**WHAT TO PRODUCE**
Print every record below exactly as it stands, but leave out the pictures.

[Web interface edit records]
────────

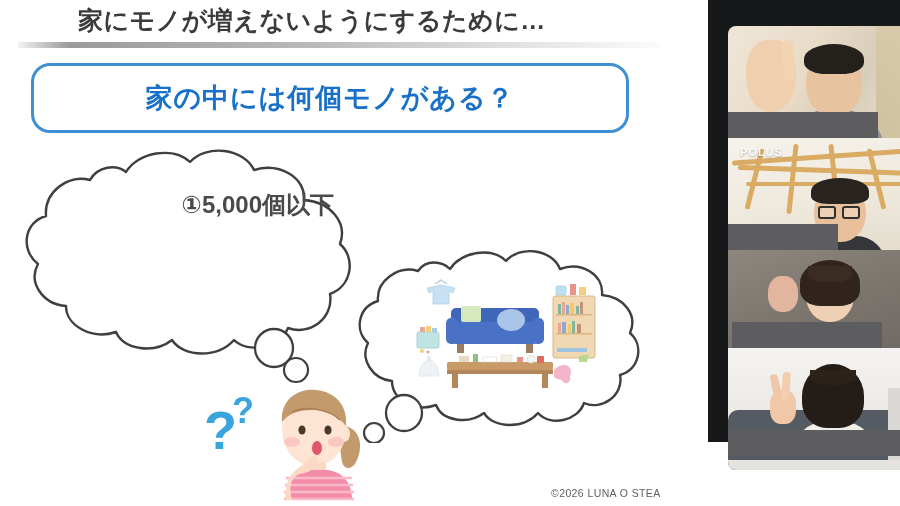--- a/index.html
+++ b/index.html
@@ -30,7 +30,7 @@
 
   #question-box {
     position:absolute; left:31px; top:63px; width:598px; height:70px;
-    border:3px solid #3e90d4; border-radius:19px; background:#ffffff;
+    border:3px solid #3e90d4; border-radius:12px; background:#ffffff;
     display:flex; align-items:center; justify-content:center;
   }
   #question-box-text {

────────

**WRITTEN ANSWER**
--- a/index.html
+++ b/index.html
@@ -30,7 +30,7 @@
 
   #question-box {
     position:absolute; left:31px; top:63px; width:598px; height:70px;
-    border:3px solid #3e90d4; border-radius:19px; background:#ffffff;
+    border:3px solid #3e90d4; border-radius:12px; background:#ffffff;
     display:flex; align-items:center; justify-content:center;
   }
   #question-box-text {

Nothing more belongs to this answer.